#### [Task]
Transcribe all of the entries, matching each one exactly.

Study material START

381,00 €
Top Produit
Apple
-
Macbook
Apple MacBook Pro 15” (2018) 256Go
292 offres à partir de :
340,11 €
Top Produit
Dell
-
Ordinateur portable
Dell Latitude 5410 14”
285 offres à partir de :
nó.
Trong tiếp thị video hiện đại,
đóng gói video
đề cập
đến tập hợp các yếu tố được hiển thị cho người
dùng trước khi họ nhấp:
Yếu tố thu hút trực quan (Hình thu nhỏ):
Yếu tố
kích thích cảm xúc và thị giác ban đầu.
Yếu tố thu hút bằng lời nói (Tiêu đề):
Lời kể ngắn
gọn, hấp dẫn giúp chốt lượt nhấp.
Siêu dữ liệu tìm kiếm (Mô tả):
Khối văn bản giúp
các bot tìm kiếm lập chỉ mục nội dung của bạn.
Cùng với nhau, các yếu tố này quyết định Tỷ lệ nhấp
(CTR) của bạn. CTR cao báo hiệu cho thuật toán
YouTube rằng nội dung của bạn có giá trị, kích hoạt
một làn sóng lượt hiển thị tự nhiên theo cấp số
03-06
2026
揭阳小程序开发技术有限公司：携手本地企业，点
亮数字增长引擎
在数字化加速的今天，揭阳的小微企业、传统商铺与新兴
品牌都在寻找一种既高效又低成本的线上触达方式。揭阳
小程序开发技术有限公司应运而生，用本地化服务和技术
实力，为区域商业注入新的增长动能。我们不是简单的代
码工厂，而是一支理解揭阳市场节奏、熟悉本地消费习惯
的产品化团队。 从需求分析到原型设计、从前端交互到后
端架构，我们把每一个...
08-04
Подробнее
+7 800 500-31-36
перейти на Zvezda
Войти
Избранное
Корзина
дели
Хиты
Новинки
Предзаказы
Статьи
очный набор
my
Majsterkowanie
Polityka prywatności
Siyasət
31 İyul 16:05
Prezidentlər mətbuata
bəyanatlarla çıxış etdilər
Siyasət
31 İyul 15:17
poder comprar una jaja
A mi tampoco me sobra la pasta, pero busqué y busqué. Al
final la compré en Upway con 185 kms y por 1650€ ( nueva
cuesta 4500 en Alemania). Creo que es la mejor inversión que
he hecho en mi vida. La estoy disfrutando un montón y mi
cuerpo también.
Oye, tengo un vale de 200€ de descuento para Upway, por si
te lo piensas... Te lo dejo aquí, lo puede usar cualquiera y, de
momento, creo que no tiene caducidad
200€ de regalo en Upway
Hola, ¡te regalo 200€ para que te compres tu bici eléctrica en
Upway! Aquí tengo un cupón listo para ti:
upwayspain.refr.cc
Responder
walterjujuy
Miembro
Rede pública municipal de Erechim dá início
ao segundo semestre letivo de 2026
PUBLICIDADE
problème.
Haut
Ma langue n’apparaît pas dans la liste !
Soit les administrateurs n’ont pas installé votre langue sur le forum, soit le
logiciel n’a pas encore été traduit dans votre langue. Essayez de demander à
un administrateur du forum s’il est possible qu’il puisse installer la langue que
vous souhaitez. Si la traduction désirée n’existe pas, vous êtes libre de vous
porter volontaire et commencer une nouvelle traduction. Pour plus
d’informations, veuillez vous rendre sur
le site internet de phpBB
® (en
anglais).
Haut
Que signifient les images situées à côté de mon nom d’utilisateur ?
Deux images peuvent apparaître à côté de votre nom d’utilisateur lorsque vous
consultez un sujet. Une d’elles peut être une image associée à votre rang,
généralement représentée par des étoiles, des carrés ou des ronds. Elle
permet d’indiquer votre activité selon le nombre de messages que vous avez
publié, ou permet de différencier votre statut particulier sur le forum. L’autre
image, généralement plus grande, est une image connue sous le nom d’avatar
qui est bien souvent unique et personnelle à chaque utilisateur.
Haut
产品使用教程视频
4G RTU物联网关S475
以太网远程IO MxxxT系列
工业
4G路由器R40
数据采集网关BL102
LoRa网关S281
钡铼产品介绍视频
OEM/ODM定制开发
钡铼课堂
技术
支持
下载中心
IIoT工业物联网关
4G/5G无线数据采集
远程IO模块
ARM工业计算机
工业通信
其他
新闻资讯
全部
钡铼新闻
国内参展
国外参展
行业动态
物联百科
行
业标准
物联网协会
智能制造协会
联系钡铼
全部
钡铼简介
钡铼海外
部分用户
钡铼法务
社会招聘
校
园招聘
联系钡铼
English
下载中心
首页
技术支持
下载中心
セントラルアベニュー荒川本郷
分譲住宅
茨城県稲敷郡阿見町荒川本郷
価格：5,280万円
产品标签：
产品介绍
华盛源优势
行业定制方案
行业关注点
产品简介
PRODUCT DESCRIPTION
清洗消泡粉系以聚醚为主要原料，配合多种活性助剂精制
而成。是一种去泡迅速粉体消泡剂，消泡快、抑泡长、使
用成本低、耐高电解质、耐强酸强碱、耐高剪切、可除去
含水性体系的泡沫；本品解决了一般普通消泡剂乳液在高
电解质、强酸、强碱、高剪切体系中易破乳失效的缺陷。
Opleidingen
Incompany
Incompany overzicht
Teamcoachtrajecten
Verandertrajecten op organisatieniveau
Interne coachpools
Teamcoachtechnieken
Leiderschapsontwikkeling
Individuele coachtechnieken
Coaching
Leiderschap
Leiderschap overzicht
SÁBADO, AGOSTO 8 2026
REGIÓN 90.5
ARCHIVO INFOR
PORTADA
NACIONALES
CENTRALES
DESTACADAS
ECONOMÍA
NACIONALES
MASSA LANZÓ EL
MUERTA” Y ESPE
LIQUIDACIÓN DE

Study material END

#### [Response for this exercise]
381,00 €
Top Produit
Apple
-
Macbook
Apple MacBook Pro 15” (2018) 256Go
292 offres à partir de :
340,11 €
Top Produit
Dell
-
Ordinateur portable
Dell Latitude 5410 14”
285 offres à partir de :
nó.
Trong tiếp thị video hiện đại,
đóng gói video
đề cập
đến tập hợp các yếu tố được hiển thị cho người
dùng trước khi họ nhấp:
Yếu tố thu hút trực quan (Hình thu nhỏ):
Yếu tố
kích thích cảm xúc và thị giác ban đầu.
Yếu tố thu hút bằng lời nói (Tiêu đề):
Lời kể ngắn
gọn, hấp dẫn giúp chốt lượt nhấp.
Siêu dữ liệu tìm kiếm (Mô tả):
Khối văn bản giúp
các bot tìm kiếm lập chỉ mục nội dung của bạn.
Cùng với nhau, các yếu tố này quyết định Tỷ lệ nhấp
(CTR) của bạn. CTR cao báo hiệu cho thuật toán
YouTube rằng nội dung của bạn có giá trị, kích hoạt
một làn sóng lượt hiển thị tự nhiên theo cấp số
03-06
2026
揭阳小程序开发技术有限公司：携手本地企业，点
亮数字增长引擎
在数字化加速的今天，揭阳的小微企业、传统商铺与新兴
品牌都在寻找一种既高效又低成本的线上触达方式。揭阳
小程序开发技术有限公司应运而生，用本地化服务和技术
实力，为区域商业注入新的增长动能。我们不是简单的代
码工厂，而是一支理解揭阳市场节奏、熟悉本地消费习惯
的产品化团队。 从需求分析到原型设计、从前端交互到后
端架构，我们把每一个...
08-04
Подробнее
+7 800 500-31-36
перейти на Zvezda
Войти
Избранное
Корзина
дели
Хиты
Новинки
Предзаказы
Статьи
очный набор
my
Majsterkowanie
Polityka prywatności
Siyasət
31 İyul 16:05
Prezidentlər mətbuata
bəyanatlarla çıxış etdilər
Siyasət
31 İyul 15:17
poder comprar una jaja
A mi tampoco me sobra la pasta, pero busqué y busqué. Al
final la compré en Upway con 185 kms y por 1650€ ( nueva
cuesta 4500 en Alemania). Creo que es la mejor inversión que
he hecho en mi vida. La estoy disfrutando un montón y mi
cuerpo también.
Oye, tengo un vale de 200€ de descuento para Upway, por si
te lo piensas... Te lo dejo aquí, lo puede usar cualquiera y, de
momento, creo que no tiene caducidad
200€ de regalo en Upway
Hola, ¡te regalo 200€ para que te compres tu bici eléctrica en
Upway! Aquí tengo un cupón listo para ti:
upwayspain.refr.cc
Responder
walterjujuy
Miembro
Rede pública municipal de Erechim dá início
ao segundo semestre letivo de 2026
PUBLICIDADE
problème.
Haut
Ma langue n’apparaît pas dans la liste !
Soit les administrateurs n’ont pas installé votre langue sur le forum, soit le
logiciel n’a pas encore été traduit dans votre langue. Essayez de demander à
un administrateur du forum s’il est possible qu’il puisse installer la langue que
vous souhaitez. Si la traduction désirée n’existe pas, vous êtes libre de vous
porter volontaire et commencer une nouvelle traduction. Pour plus
d’informations, veuillez vous rendre sur
le site internet de phpBB
® (en
anglais).
Haut
Que signifient les images situées à côté de mon nom d’utilisateur ?
Deux images peuvent apparaître à côté de votre nom d’utilisateur lorsque vous
consultez un sujet. Une d’elles peut être une image associée à votre rang,
généralement représentée par des étoiles, des carrés ou des ronds. Elle
permet d’indiquer votre activité selon le nombre de messages que vous avez
publié, ou permet de différencier votre statut particulier sur le forum. L’autre
image, généralement plus grande, est une image connue sous le nom d’avatar
qui est bien souvent unique et personnelle à chaque utilisateur.
Haut
产品使用教程视频
4G RTU物联网关S475
以太网远程IO MxxxT系列
工业
4G路由器R40
数据采集网关BL102
LoRa网关S281
钡铼产品介绍视频
OEM/ODM定制开发
钡铼课堂
技术
支持
下载中心
IIoT工业物联网关
4G/5G无线数据采集
远程IO模块
ARM工业计算机
工业通信
其他
新闻资讯
全部
钡铼新闻
国内参展
国外参展
行业动态
物联百科
行
业标准
物联网协会
智能制造协会
联系钡铼
全部
钡铼简介
钡铼海外
部分用户
钡铼法务
社会招聘
校
园招聘
联系钡铼
English
下载中心
首页
技术支持
下载中心
セントラルアベニュー荒川本郷
分譲住宅
茨城県稲敷郡阿見町荒川本郷
価格：5,280万円
产品标签：
产品介绍
华盛源优势
行业定制方案
行业关注点
产品简介
PRODUCT DESCRIPTION
清洗消泡粉系以聚醚为主要原料，配合多种活性助剂精制
而成。是一种去泡迅速粉体消泡剂，消泡快、抑泡长、使
用成本低、耐高电解质、耐强酸强碱、耐高剪切、可除去
含水性体系的泡沫；本品解决了一般普通消泡剂乳液在高
电解质、强酸、强碱、高剪切体系中易破乳失效的缺陷。
Opleidingen
Incompany
Incompany overzicht
Teamcoachtrajecten
Verandertrajecten op organisatieniveau
Interne coachpools
Teamcoachtechnieken
Leiderschapsontwikkeling
Individuele coachtechnieken
Coaching
Leiderschap
Leiderschap overzicht
SÁBADO, AGOSTO 8 2026
REGIÓN 90.5
ARCHIVO INFOR
PORTADA
NACIONALES
CENTRALES
DESTACADAS
ECONOMÍA
NACIONALES
MASSA LANZÓ EL
MUERTA” Y ESPE
LIQUIDACIÓN DE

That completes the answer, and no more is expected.